As a white guy, I would never claim to understand the fears and horrors faced by the black community on a daily basis. The idea of having to explain to your children about ways that you need to speak to the police, not out of respect but out of fear for your life, is completely foreign to me. So it was important that #BlackoutTuesday was not just a day off from social media, but that I would spend my day learning. But how?
That Tuesday morning, I was watching Morning Joe on MSNBC and they had a guest named Anna Deavere Smith, an actress whom I remembered from the movie The American President, speaking about the re-released of an HBO documentary/one-woman-show from 2018 called Notes from the Field. It was based on a play written and performed in 2015 by Smith. It discussed issues of race with Smith adapting a series of real-life characters during the show. Morning Joe host Mika Brzezinski said that the award-winning show would be back on HBO and available on VOD.
And I found my way.
I went to Vudu this afternoon and found the video and rented it. It was an amazing film. Anna Deavere Smith was just astounding, showing great range embodying each real life character in each section of the story. Through her singular monologues, Smith revealed the tragic circumstances of each story. The presentation of the stories were aided by a stand up bass, some artistic background sets and some horrifying pieces of video featuring the real life people involved in each story.
The stories included examples of police brutality with black suspects. It spoke about the School-to-prison pipeline and the struggles of children within the classroom. The story included the tale of Rep.
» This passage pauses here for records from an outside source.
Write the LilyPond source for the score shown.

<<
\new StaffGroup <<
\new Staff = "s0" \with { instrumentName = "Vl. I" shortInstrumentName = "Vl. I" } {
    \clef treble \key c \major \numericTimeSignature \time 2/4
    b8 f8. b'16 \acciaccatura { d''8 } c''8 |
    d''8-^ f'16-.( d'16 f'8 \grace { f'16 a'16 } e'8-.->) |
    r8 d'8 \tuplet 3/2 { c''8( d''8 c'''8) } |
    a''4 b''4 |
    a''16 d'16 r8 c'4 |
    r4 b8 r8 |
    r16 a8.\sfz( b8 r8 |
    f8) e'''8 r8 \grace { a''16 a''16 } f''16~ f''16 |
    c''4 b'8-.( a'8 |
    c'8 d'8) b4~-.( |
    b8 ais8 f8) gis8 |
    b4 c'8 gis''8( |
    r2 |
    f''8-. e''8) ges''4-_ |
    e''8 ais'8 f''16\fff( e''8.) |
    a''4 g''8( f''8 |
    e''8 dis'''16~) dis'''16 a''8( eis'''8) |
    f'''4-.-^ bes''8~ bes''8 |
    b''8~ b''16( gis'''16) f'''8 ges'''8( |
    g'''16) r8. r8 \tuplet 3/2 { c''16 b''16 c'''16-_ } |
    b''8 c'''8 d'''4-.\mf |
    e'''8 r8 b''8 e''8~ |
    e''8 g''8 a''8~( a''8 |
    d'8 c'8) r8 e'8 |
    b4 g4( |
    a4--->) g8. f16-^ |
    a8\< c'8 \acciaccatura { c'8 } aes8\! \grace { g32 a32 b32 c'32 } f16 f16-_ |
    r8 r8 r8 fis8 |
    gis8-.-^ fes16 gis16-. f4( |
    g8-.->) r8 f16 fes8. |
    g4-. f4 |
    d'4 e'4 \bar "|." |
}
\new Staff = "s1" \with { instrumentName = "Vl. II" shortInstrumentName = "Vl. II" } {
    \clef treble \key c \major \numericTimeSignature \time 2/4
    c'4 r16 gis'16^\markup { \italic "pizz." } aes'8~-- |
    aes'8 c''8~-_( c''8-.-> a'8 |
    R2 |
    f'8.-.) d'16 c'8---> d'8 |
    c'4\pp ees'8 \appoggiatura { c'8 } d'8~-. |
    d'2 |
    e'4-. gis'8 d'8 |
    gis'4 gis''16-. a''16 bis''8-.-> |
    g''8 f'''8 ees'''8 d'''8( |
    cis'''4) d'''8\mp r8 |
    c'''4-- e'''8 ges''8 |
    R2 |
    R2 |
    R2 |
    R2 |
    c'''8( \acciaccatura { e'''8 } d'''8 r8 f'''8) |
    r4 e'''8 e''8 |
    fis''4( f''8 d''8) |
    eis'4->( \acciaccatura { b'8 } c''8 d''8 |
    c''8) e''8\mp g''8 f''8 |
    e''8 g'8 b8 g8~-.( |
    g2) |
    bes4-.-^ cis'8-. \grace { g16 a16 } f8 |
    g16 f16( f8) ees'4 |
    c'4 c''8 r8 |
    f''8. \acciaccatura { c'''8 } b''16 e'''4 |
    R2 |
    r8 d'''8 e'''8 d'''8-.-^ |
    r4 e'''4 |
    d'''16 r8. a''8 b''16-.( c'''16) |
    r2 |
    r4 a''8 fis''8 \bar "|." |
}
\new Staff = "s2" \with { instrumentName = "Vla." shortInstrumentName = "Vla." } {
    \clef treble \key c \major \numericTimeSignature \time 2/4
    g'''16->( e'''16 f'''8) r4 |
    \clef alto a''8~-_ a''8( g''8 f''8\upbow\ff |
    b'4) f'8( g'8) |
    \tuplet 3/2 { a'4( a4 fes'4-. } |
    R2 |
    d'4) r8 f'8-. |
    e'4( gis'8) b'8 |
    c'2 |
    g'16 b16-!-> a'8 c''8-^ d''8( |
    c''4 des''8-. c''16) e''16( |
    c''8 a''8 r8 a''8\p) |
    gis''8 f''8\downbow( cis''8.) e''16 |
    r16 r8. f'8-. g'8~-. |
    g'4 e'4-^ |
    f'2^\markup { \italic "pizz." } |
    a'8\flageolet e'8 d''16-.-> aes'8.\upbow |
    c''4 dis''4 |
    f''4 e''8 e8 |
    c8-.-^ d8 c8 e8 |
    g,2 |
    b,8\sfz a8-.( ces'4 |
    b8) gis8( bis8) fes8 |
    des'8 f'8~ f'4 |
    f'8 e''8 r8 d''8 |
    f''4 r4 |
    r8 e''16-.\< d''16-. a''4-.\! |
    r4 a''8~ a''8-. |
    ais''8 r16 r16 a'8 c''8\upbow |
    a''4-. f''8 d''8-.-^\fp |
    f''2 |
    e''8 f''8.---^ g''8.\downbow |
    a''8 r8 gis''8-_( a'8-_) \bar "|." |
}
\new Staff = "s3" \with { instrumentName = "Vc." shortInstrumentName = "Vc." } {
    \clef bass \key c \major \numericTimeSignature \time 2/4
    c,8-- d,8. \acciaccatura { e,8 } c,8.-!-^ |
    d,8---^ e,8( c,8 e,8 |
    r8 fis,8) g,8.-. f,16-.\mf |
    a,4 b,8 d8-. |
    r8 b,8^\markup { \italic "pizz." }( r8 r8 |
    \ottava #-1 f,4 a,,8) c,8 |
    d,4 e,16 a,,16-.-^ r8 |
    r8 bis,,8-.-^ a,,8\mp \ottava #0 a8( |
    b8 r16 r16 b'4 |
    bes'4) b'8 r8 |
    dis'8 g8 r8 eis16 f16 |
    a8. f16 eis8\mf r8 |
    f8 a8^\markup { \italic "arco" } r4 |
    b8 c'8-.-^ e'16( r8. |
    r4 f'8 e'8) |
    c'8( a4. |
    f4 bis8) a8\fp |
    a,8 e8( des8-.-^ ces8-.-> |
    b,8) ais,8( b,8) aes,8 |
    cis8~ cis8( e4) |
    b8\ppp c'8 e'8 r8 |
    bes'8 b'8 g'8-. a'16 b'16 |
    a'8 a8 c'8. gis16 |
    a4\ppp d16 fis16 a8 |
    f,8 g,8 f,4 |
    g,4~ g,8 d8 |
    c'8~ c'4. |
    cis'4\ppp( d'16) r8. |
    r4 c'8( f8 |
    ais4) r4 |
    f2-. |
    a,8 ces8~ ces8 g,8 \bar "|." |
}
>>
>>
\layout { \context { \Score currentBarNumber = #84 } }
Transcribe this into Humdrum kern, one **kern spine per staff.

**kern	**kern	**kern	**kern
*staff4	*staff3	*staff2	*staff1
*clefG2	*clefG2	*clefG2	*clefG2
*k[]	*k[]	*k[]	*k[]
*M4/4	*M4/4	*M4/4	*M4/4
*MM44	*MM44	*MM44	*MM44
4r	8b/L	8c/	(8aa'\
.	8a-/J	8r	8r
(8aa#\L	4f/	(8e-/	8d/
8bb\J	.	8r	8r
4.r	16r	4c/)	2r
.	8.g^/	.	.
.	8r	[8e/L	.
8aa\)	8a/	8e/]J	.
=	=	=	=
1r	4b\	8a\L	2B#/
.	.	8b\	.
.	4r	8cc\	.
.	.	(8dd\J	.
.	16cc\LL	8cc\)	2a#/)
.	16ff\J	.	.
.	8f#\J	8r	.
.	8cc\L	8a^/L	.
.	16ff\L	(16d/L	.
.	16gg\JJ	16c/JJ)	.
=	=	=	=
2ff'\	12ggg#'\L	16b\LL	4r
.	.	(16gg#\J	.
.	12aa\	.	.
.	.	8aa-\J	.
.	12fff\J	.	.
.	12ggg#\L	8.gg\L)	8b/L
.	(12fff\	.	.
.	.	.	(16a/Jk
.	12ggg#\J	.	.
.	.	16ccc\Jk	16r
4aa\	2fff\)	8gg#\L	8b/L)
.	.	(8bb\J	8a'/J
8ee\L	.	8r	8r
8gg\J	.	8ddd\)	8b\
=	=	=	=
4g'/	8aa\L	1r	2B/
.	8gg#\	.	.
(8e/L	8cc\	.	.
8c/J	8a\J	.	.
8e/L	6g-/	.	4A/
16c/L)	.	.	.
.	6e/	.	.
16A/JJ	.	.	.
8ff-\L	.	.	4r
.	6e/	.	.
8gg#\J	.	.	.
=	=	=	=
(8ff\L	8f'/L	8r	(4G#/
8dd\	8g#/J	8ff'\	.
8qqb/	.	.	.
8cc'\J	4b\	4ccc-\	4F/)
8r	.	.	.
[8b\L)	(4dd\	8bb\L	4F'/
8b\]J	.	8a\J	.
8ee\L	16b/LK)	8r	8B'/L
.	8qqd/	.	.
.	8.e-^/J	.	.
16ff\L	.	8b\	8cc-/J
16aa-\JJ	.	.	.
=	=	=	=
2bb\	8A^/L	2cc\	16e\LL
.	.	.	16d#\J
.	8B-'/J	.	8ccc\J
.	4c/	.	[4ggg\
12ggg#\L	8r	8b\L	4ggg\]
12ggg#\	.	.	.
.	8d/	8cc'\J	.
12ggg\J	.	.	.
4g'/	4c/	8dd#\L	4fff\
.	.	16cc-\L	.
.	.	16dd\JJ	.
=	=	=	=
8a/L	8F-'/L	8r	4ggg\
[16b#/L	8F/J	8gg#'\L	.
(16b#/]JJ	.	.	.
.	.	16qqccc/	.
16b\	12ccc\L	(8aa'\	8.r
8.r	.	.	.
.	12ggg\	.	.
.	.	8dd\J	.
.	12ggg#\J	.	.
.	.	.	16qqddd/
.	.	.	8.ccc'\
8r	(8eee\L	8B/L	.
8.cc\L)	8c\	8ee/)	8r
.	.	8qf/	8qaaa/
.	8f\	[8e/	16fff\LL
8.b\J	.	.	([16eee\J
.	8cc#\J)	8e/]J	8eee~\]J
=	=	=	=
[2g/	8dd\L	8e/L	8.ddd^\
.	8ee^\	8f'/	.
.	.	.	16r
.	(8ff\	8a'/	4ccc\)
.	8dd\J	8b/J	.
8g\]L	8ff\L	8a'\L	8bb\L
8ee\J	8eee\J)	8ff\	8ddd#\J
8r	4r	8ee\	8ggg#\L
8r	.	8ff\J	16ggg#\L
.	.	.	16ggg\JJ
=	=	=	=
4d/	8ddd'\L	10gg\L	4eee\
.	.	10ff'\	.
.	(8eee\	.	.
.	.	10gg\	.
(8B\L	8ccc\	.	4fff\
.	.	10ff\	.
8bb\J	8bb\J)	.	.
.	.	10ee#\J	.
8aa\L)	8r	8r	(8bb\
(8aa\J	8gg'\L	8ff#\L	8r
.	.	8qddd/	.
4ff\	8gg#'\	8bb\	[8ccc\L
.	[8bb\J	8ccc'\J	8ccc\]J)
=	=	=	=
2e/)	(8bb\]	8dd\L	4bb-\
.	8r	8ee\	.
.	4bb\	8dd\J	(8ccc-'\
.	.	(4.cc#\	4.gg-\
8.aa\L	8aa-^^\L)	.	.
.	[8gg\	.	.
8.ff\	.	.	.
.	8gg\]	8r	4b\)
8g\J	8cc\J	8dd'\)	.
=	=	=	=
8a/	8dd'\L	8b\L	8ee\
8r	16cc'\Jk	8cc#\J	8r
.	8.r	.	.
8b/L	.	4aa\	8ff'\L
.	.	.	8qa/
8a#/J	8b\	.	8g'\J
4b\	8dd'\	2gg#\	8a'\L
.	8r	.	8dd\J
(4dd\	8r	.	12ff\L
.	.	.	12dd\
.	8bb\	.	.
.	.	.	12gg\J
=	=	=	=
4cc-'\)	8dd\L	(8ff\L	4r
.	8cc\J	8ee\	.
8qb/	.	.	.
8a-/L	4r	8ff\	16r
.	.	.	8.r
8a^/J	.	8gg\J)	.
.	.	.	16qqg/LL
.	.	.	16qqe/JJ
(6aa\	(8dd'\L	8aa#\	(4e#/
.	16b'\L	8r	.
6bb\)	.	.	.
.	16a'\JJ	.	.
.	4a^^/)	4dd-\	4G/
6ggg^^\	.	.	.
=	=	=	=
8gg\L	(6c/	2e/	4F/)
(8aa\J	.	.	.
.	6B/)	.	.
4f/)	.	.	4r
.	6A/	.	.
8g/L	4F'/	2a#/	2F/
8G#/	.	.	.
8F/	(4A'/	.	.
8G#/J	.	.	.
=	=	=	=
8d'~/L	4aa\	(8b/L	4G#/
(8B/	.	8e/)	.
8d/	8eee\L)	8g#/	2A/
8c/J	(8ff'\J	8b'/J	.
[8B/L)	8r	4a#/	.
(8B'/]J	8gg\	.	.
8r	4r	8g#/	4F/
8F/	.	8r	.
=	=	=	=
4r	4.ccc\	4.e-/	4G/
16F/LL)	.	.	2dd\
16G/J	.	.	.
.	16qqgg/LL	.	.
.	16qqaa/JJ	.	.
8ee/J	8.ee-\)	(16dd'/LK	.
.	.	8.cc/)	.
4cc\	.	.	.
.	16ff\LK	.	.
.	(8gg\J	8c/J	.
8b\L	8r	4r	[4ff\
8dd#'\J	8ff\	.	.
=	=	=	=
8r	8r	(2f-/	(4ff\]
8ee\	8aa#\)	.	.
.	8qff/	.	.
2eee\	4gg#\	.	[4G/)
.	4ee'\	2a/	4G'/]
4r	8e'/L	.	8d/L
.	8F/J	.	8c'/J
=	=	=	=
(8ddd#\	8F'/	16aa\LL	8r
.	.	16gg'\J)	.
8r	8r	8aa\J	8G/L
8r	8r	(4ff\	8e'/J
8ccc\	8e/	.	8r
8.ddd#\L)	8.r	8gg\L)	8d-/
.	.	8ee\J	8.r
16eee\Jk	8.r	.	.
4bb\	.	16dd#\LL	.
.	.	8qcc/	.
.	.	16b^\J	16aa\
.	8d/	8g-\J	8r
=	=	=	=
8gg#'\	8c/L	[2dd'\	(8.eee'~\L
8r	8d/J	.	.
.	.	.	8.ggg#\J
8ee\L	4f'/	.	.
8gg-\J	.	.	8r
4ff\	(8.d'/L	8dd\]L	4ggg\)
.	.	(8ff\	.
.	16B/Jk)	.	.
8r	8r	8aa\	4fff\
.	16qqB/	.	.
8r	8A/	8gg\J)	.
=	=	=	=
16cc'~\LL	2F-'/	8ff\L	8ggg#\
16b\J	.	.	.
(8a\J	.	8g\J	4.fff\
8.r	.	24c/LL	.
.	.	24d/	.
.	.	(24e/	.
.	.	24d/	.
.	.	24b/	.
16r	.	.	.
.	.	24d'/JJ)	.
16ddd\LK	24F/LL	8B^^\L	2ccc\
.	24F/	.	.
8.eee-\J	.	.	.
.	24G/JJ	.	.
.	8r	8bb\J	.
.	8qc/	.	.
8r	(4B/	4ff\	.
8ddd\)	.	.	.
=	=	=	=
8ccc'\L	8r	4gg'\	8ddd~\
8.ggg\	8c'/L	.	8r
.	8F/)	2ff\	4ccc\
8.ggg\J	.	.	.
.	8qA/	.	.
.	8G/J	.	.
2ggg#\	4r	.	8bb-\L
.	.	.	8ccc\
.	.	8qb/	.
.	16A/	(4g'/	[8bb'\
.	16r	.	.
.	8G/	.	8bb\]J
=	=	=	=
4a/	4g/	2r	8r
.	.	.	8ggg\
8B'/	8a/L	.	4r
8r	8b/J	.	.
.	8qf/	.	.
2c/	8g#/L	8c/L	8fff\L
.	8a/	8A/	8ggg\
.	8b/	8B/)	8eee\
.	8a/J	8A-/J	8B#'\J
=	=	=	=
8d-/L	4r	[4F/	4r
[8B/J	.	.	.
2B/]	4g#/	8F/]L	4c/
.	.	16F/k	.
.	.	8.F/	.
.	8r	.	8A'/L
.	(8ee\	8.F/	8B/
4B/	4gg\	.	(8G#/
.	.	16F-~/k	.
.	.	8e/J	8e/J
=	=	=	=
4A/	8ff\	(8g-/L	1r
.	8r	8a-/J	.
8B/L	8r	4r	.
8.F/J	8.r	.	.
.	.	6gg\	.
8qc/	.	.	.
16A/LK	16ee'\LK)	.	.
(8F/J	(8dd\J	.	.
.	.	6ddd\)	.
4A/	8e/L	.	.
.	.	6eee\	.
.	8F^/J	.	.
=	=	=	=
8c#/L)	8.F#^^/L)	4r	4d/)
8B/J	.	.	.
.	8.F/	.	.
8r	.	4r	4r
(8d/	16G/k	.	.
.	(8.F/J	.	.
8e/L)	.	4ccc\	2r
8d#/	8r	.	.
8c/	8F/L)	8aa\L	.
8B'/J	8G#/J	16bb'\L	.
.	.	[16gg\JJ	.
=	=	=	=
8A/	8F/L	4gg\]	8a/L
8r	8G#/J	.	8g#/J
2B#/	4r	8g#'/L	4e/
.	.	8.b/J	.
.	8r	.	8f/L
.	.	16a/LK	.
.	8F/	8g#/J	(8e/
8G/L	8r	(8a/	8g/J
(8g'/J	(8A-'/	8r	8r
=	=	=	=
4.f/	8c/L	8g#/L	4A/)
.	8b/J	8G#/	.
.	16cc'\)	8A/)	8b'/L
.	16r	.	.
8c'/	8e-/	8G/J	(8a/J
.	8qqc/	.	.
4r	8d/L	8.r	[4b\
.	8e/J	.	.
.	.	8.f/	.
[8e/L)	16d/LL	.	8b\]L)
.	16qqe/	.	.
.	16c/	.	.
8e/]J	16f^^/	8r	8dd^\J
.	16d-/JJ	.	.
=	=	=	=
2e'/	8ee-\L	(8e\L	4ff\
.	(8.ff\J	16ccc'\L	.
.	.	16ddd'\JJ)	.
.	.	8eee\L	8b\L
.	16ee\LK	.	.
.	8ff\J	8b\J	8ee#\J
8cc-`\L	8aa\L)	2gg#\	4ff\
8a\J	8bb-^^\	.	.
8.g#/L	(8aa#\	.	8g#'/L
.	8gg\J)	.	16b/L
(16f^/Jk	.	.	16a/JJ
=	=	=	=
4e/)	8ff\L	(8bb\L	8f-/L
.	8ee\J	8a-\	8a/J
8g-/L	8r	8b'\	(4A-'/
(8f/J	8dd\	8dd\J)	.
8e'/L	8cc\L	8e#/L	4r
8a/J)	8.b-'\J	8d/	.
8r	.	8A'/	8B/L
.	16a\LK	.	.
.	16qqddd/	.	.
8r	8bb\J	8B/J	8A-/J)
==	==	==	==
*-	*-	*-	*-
John Lewis and a powerful experience of forgiveness.
Notes from the Field was emotional, powerful and devastating. It also showed the humanity and empathy of the human beings that Anna Deavere Smith portrayed. It truly is a must see film.
We cannot let this point in history get away from us. This must lead to changes to our system, a chance to begin the healing, not just closing our eyes and hoping that everything goes back to normal. We must not let it go. This must be a time for the history books.
I should specify that I know that every police officer is not racist. My best friend for 35 years is a police officer. There are plenty of good men and women in the police. It is the system that is the problem. It must be fixed from within. This feels like the moment.